On Tuesday, November 23, Kansas City inmate Kevin Strickland was exonerated from his 1979 conviction of one count of capital murder and two counts of second-degree murder. Retired Missouri Judge James Welsh ordered an immediate release of the 62-year-old, who spent 43 years in prison without any possibility of parole for 50 years and two concurrent 10-year sentences. Welsh’s ruling that Strickland’s conviction should be overturned was based on the lack of physical evidence in the original trial. The main eye-witness against him, Cynthia Douglas, later recanted her account, discrediting the basis of the conviction. “By all accounts, Douglas was hysterical at the time, suffering from two gunshot wounds and having just witnessed the execution of three friends,” explained Judge Welsh in his ruling, which was filed on Tuesday. “The Court’s confidence in Strickland’s convictions is so undermined that it cannot stand, and the judgment of conviction must be set aside. Absent Douglas’s positive, unequivocal identification of Strickland, there would have been no charge, no trial, and certainly no conviction.”
The triple homicide occurred on April 25, 1978, when Strickland was 19 years old. According to CBS News, Douglas was drinking and smoking with Larry Ingram, John Walker and Sherrie Walker when four men entered the house and shot them. The victims were all in their early twenties.

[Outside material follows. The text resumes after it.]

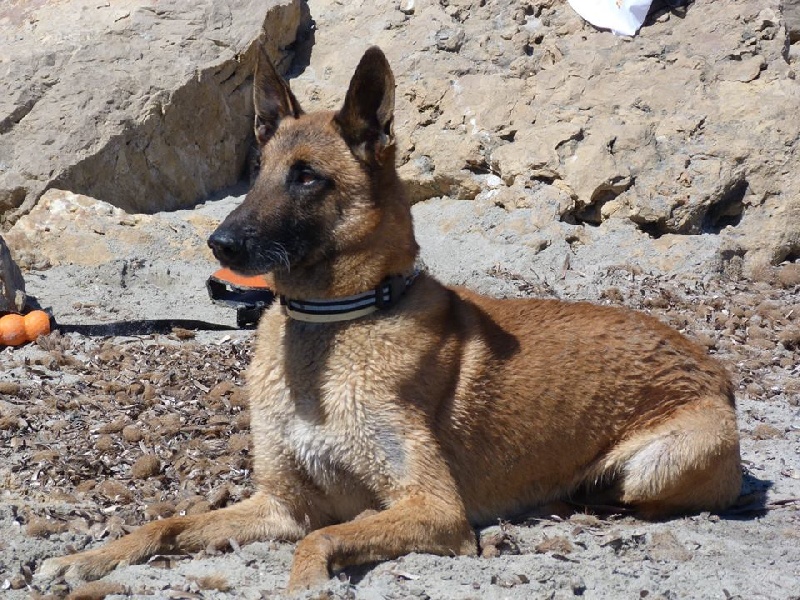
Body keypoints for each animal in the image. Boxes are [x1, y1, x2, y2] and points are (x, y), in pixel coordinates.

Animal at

Douglas was the only survivor and witness and eventually picked Strickland out of a lineup.
According to the New York Times, Strickland spent more time in prison than anyone in Missouri who was later exonerated. “It is important to recognize when the system has made wrongs and what we did, in this case, was wrong,” said Missouri prosecutor Jean Peters-Baker.
The first stop Strickland made after his release was his mother’s grave. Rosetta Thornton died in August, but he had not been able to visit her gravesite. “To know my mother was underneath that dirt, and I hadn’t gotten a chance to visit with her in the last years […] I revisited those tears that I did when they told me I was guilty of a crime I didn’t commit,” said Strickland. His next steps are to adjust to a new world, much different than the one he left in 1979. His first night was a restless one. “I’m used to living in a close, confined cell where I know exactly what’s going on in there with me,” he said. “And being home and you hear the creaks of the home settling and the electrical wiring and whatever else […] I was kind of afraid. I thought somebody was coming to get me.”
According to CNN, Strickland aims to build a home and a life for himself. He’ll be doing so without any financial support from the state of Missouri, which is only provided for those exonerated through DNA testing. A GoFundMe account has been set up by the Midwest Innocence Project to help him restart his life and has already raised over $1 million. “I’ve been in prison for 43 years. Yeah, it’s tough, it’s real tough,” Strickland said in October. “It hurts. You know, I can’t get that 43 back. There’s nothing that they could do to make that right. My whole life is a memory of prison. I don’t know anything else.”